Reproduce every line of the material below word for word, keeping the original order.

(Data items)
++++++

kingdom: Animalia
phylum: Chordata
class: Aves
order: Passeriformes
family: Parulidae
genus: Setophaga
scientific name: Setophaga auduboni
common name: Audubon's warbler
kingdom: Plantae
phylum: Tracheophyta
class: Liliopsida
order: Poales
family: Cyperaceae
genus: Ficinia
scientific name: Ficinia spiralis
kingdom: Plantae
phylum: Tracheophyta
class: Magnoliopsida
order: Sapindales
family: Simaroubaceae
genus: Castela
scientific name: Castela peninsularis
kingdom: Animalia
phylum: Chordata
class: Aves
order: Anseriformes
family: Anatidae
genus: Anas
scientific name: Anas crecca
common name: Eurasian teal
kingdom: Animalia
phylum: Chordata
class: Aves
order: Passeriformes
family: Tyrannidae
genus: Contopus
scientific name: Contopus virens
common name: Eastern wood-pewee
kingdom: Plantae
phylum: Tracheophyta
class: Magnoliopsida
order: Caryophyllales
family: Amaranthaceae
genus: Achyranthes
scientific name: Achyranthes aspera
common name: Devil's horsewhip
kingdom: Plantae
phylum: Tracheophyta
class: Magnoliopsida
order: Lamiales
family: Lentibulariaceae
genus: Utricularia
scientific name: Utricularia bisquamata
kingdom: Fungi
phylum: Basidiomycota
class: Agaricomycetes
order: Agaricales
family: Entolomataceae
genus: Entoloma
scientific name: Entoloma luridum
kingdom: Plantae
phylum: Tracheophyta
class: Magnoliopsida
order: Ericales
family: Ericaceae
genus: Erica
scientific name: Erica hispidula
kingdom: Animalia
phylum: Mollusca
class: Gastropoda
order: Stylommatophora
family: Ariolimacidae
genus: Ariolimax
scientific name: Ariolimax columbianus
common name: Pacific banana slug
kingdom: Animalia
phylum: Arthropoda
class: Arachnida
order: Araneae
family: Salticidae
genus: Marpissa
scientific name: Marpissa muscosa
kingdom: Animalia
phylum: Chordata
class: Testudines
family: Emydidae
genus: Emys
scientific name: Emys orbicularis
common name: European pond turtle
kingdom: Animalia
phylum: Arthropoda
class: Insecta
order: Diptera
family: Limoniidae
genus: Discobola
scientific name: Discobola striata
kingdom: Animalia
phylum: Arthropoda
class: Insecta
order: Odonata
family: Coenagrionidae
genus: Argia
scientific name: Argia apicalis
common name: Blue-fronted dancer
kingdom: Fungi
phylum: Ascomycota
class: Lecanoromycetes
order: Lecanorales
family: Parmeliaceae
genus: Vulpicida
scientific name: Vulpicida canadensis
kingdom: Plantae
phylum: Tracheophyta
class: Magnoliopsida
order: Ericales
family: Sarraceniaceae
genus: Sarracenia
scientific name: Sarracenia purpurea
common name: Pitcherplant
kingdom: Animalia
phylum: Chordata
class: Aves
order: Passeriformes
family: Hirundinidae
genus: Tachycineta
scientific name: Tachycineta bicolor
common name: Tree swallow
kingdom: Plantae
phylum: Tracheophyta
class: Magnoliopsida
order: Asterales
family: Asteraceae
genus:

++++++

Solution for this problem:
kingdom: Animalia
phylum: Chordata
class: Aves
order: Passeriformes
family: Parulidae
genus: Setophaga
scientific name: Setophaga auduboni
common name: Audubon's warbler
kingdom: Plantae
phylum: Tracheophyta
class: Liliopsida
order: Poales
family: Cyperaceae
genus: Ficinia
scientific name: Ficinia spiralis
kingdom: Plantae
phylum: Tracheophyta
class: Magnoliopsida
order: Sapindales
family: Simaroubaceae
genus: Castela
scientific name: Castela peninsularis
kingdom: Animalia
phylum: Chordata
class: Aves
order: Anseriformes
family: Anatidae
genus: Anas
scientific name: Anas crecca
common name: Eurasian teal
kingdom: Animalia
phylum: Chordata
class: Aves
order: Passeriformes
family: Tyrannidae
genus: Contopus
scientific name: Contopus virens
common name: Eastern wood-pewee
kingdom: Plantae
phylum: Tracheophyta
class: Magnoliopsida
order: Caryophyllales
family: Amaranthaceae
genus: Achyranthes
scientific name: Achyranthes aspera
common name: Devil's horsewhip
kingdom: Plantae
phylum: Tracheophyta
class: Magnoliopsida
order: Lamiales
family: Lentibulariaceae
genus: Utricularia
scientific name: Utricularia bisquamata
kingdom: Fungi
phylum: Basidiomycota
class: Agaricomycetes
order: Agaricales
family: Entolomataceae
genus: Entoloma
scientific name: Entoloma luridum
kingdom: Plantae
phylum: Tracheophyta
class: Magnoliopsida
order: Ericales
family: Ericaceae
genus: Erica
scientific name: Erica hispidula
kingdom: Animalia
phylum: Mollusca
class: Gastropoda
order: Stylommatophora
family: Ariolimacidae
genus: Ariolimax
scientific name: Ariolimax columbianus
common name: Pacific banana slug
kingdom: Animalia
phylum: Arthropoda
class: Arachnida
order: Araneae
family: Salticidae
genus: Marpissa
scientific name: Marpissa muscosa
kingdom: Animalia
phylum: Chordata
class: Testudines
family: Emydidae
genus: Emys
scientific name: Emys orbicularis
common name: European pond turtle
kingdom: Animalia
phylum: Arthropoda
class: Insecta
order: Diptera
family: Limoniidae
genus: Discobola
scientific name: Discobola striata
kingdom: Animalia
phylum: Arthropoda
class: Insecta
order: Odonata
family: Coenagrionidae
genus: Argia
scientific name: Argia apicalis
common name: Blue-fronted dancer
kingdom: Fungi
phylum: Ascomycota
class: Lecanoromycetes
order: Lecanorales
family: Parmeliaceae
genus: Vulpicida
scientific name: Vulpicida canadensis
kingdom: Plantae
phylum: Tracheophyta
class: Magnoliopsida
order: Ericales
family: Sarraceniaceae
genus: Sarracenia
scientific name: Sarracenia purpurea
common name: Pitcherplant
kingdom: Animalia
phylum: Chordata
class: Aves
order: Passeriformes
family: Hirundinidae
genus: Tachycineta
scientific name: Tachycineta bicolor
common name: Tree swallow
kingdom: Plantae
phylum: Tracheophyta
class: Magnoliopsida
order: Asterales
family: Asteraceae
genus:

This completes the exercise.